Cuba: The Art Revolution: Challenging Fidel's socialist system
Length: 13:50 |
This film has been edited slightly at the request of Los Carpinteros because of political safety issues in Cuba.
Cuba has a long and rich heritage in the arts, but during the last two decades, the visual arts have become a cultural phenomenon. In this week's Rough Cut, filmmaker Natasha Del Toro travels to Cuba to meet two of its most acclaimed artists as well as others who make a good living selling their art to tourists in Havana.
In a nation that prides itself on its government-sponsored public art education and thriving cultural centers, Del Toro discovered that art is at the center of Cuban society. "In the absence of a free press, the arts have become a space through which people can observe and debate the social issues of the day," says Del Toro.
Although Fidel Castro originally intended to use art to spread socialist ideals, the government loosened its censorship on art in the early 1990s, when Cuba's top artists began to leave the country. Cuba's art market really took off after Castro legalized the dollar and opened the island up to tourism in the mid-1990s.
New artists, such as Los Carpinteros (The Carpenters) -- the charismatic duo at the heart of Del Toro's film -- filled the void left by departing artists and began to create innovative sculptures, paintings and installations that cleverly critiqued the socialist system. Marco Castillo and Dagoberto Rodriguez, who make up Los Carpinteros, still live and work in Havana, but they have achieved tremendous success abroad.

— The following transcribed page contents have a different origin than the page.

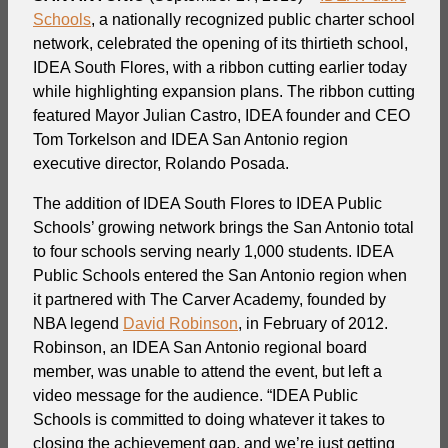
Schools
, a nationally recognized public charter school
network, celebrated the opening of its thirtieth school,
IDEA South Flores, with a ribbon cutting earlier today
while highlighting expansion plans. The ribbon cutting
featured Mayor Julian Castro, IDEA founder and CEO
Tom Torkelson and IDEA San Antonio region
executive director, Rolando Posada.
The addition of IDEA South Flores to IDEA Public
Schools’ growing network brings the San Antonio total
to four schools serving nearly 1,000 students. IDEA
Public Schools entered the San Antonio region when
it partnered with The Carver Academy, founded by
NBA legend
David Robinson
, in February of 2012.
Robinson, an IDEA San Antonio regional board
member, was unable to attend the event, but left a
video message for the audience. “IDEA Public
Schools is committed to doing whatever it takes to
closing the achievement gap, and we’re just getting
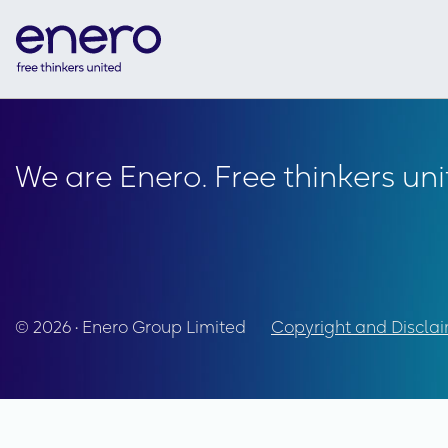
We are Enero. Free thinkers uni
© 2026 • Enero Group Limited
Copyright and Discla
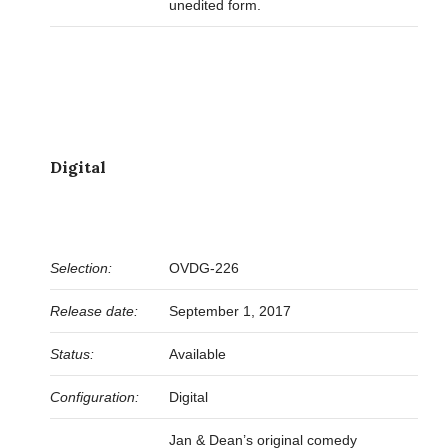
unedited form.
Digital
Selection:
OVDG-226
Release date:
September 1, 2017
Status:
Available
Configuration:
Digital
Jan & Dean’s original comedy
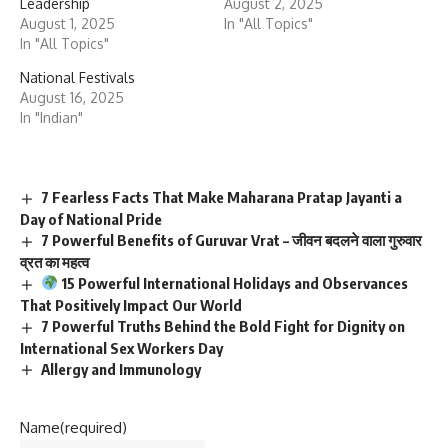
Leadership
August 2, 2025
August 1, 2025
In "All Topics"
In "All Topics"
National Festivals
August 16, 2025
In "Indian"
7 Fearless Facts That Make Maharana Pratap Jayanti a
Day of National Pride
7 Powerful Benefits of Guruvar Vrat – जीवन बदलने वाला गुरुवार
व्रत का महत्व
15 Powerful International Holidays and Observances
That Positively Impact Our World
7 Powerful Truths Behind the Bold Fight for Dignity on
International Sex Workers Day
Allergy and Immunology
Name
(required)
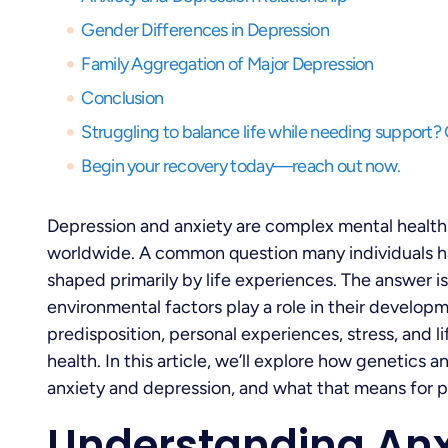
Gender Differences in Depression
Family Aggregation of Major Depression
Conclusion
Begin your recovery today—reach out now.
Depression and anxiety are complex mental health 
worldwide. A common question many individuals ha
shaped primarily by life experiences. The answer i
environmental factors play a role in their develo
predisposition, personal experiences, stress, and li
health. In this article, we’ll explore how genetics
anxiety and depression, and what that means for 
Understanding Anx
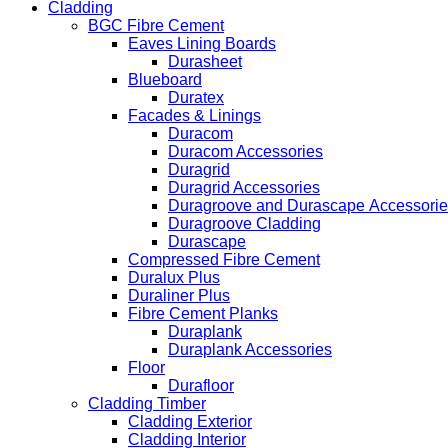
Cladding
BGC Fibre Cement
Eaves Lining Boards
Durasheet
Blueboard
Duratex
Facades & Linings
Duracom
Duracom Accessories
Duragrid
Duragrid Accessories
Duragroove and Durascape Accessorie
Duragroove Cladding
Durascape
Compressed Fibre Cement
Duralux Plus
Duraliner Plus
Fibre Cement Planks
Duraplank
Duraplank Accessories
Floor
Durafloor
Cladding Timber
Cladding Exterior
Cladding Interior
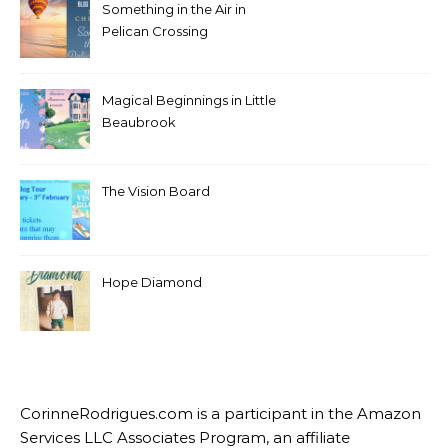
Something in the Air in
Pelican Crossing
Magical Beginnings in Little
Beaubrook
The Vision Board
Hope Diamond
CorinneRodrigues.com is a participant in the Amazon
Services LLC Associates Program, an affiliate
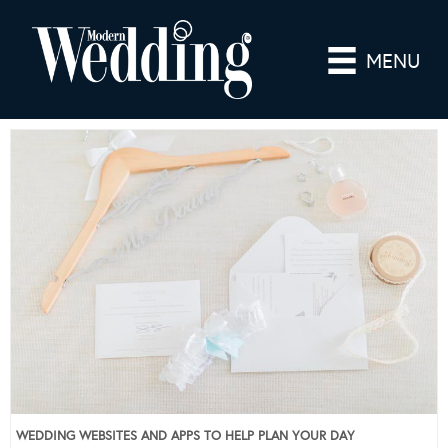
MENU
WEDDING WEBSITES AND APPS TO HELP PLAN YOUR DAY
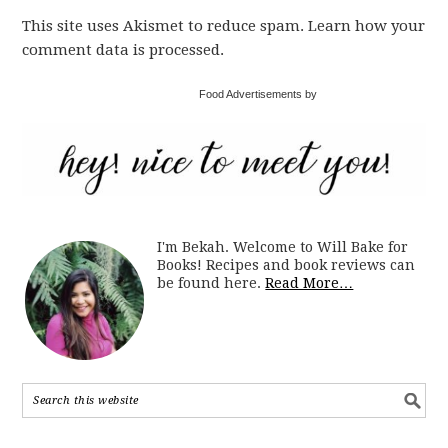
This site uses Akismet to reduce spam. Learn how your
comment data is processed.
Food Advertisements by
I'm Bekah. Welcome to Will Bake for
Books! Recipes and book reviews can
be found here.
Read More…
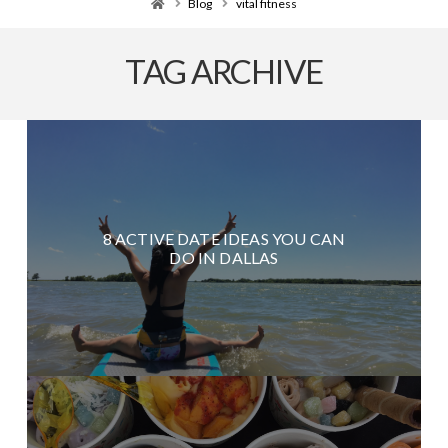
Home
Blog
vital fitness
TAG ARCHIVE
8 ACTIVE DATE IDEAS YOU CAN
DO IN DALLAS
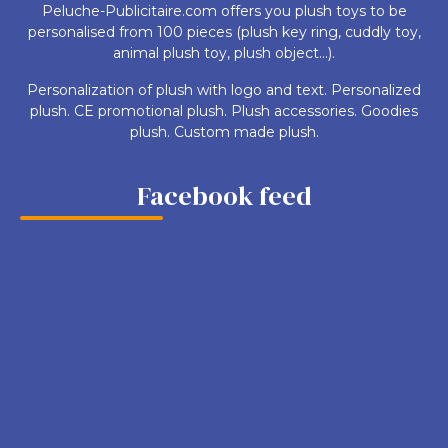
Peluche-Publicitaire.com offers you plush toys to be
personalised from 100 pieces (plush key ring, cuddly toy,
animal plush toy, plush object...).
Personalization of plush with logo and text. Personalized
plush. CE promotional plush. Plush accessories. Goodies
plush. Custom made plush.
Facebook feed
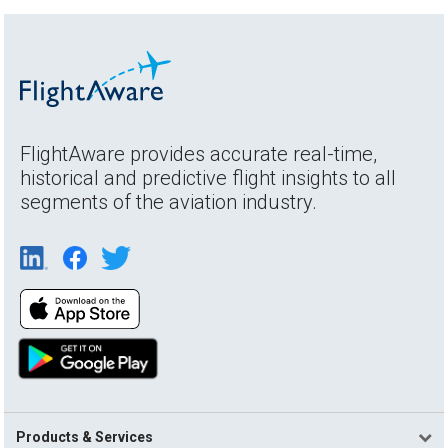
FlightAware provides accurate real-time,
historical and predictive flight insights to all
segments of the aviation industry.
Products & Services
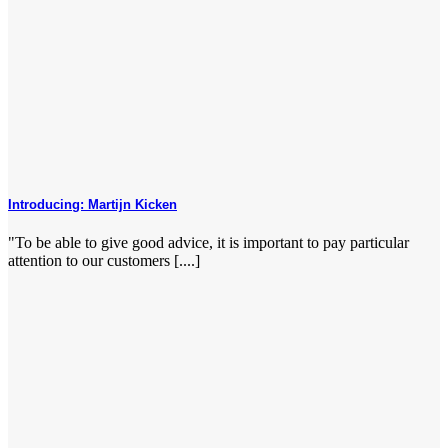
Introducing: Martijn Kicken
"To be able to give good advice, it is important to pay particular
attention to our customers [....]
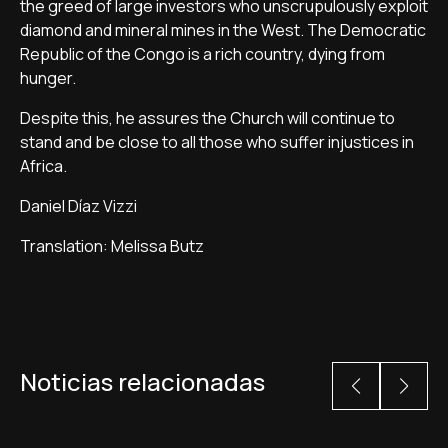
the greed of large investors who unscrupulously exploit
diamond and mineral mines in the West. The Democratic
Republic of the Congo is a rich country, dying from
hunger.
Despite this, he assures the Church will continue to
stand and be close to all those who suffer injustices in
Africa.
Daniel Díaz Vizzi
Translation: Melissa Butz
Noticias relacionadas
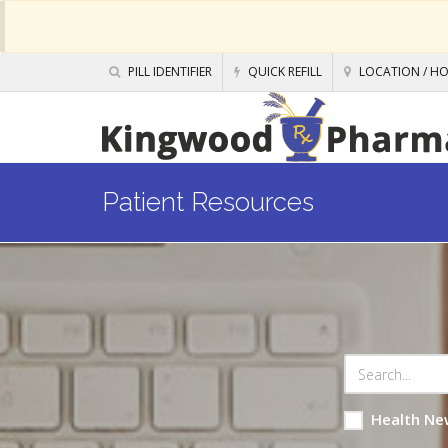
PILL IDENTIFIER
QUICK REFILL
LOCATION / H
Patient Resources
Health Ne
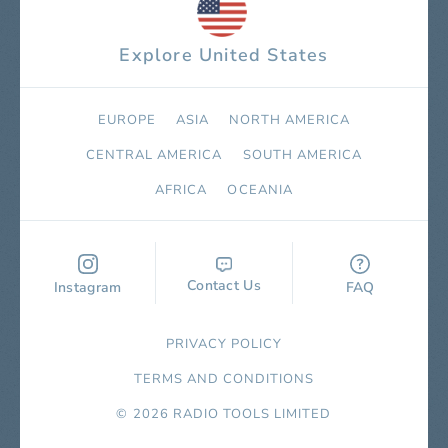
Explore United States
EUROPE
ASIA
NORTH AMERICA
СENTRAL AMERICA
SOUTH AMERICA
AFRICA
OCEANIA
Contact Us
Instagram
FAQ
PRIVACY POLICY
TERMS AND CONDITIONS
© 2026 RADIO TOOLS LIMITED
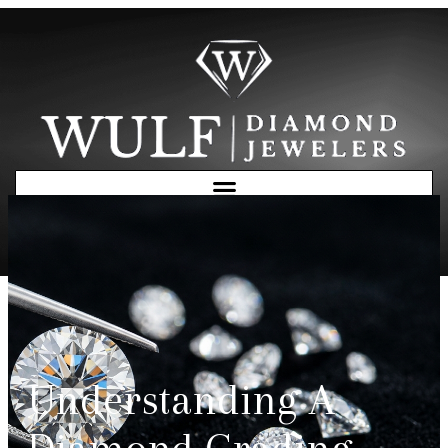
Free Consultation
Understanding A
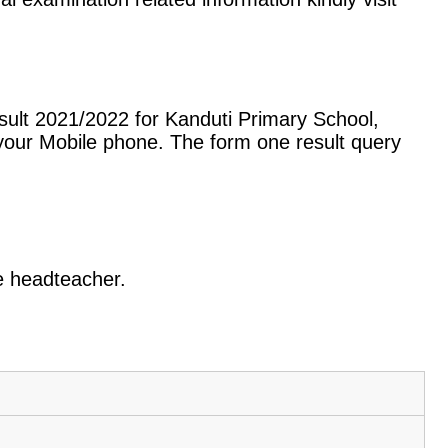
sult 2021/2022 for Kanduti Primary School,
our Mobile phone. The form one result query
he headteacher.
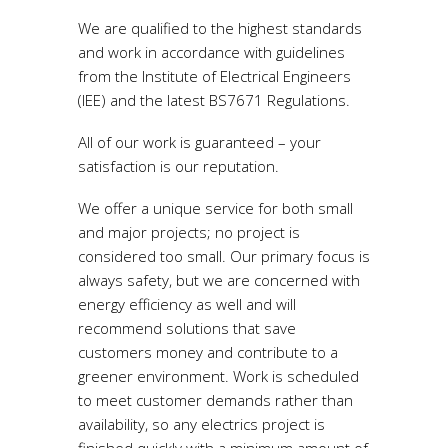
We are qualified to the highest standards
and work in accordance with guidelines
from the Institute of Electrical Engineers
(IEE) and the latest BS7671 Regulations.
All of our work is guaranteed – your
satisfaction is our reputation.
We offer a unique service for both small
and major projects; no project is
considered too small. Our primary focus is
always safety, but we are concerned with
energy efficiency as well and will
recommend solutions that save
customers money and contribute to a
greener environment. Work is scheduled
to meet customer demands rather than
availability, so any electrics project is
finished quickly with a minimum amount of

You can find their work in the permanent collection of New York's Museum of Modern Art, and their pieces can fetch $50,000 or more at auction -- an astonishing sum for anyone living in Castro's Cuba. As Del Toro's film reveals, it has given the two men a status and lifestyle few other Cubans could imagine. Successful artists can earn far more than the average Cuban doctor or lawyer, creating an almost feverish will to succeed among Cuba's next generation of artists.
For their part, Los Carpinteros never dreamed their work would sell for such high amounts. "The first time someone asked us how much our artwork cost, we didn't know what to respond," Rodriguez says. "We didn't have a price because we didn't even know someone could buy something like that."
The fact that Cuba has been notably off limits to Americans for so long has only fueled the success of Cuba's art market. "Cuban art has been in such high demand because it's so hard to get," says Del Toro. "People from abroad want to buy this art because it's politically charged and exotic."
Los Carpinteros' latest exhibition toured several American cities earlier this year, but for the first time, Castillo and Rodriguez weren't given visas to travel with their show until the tour was well under way. Ironically, it wasn't the Cuban government who delayed their travel, but the U.S. government's tightening restrictions on Cubans visiting its shores.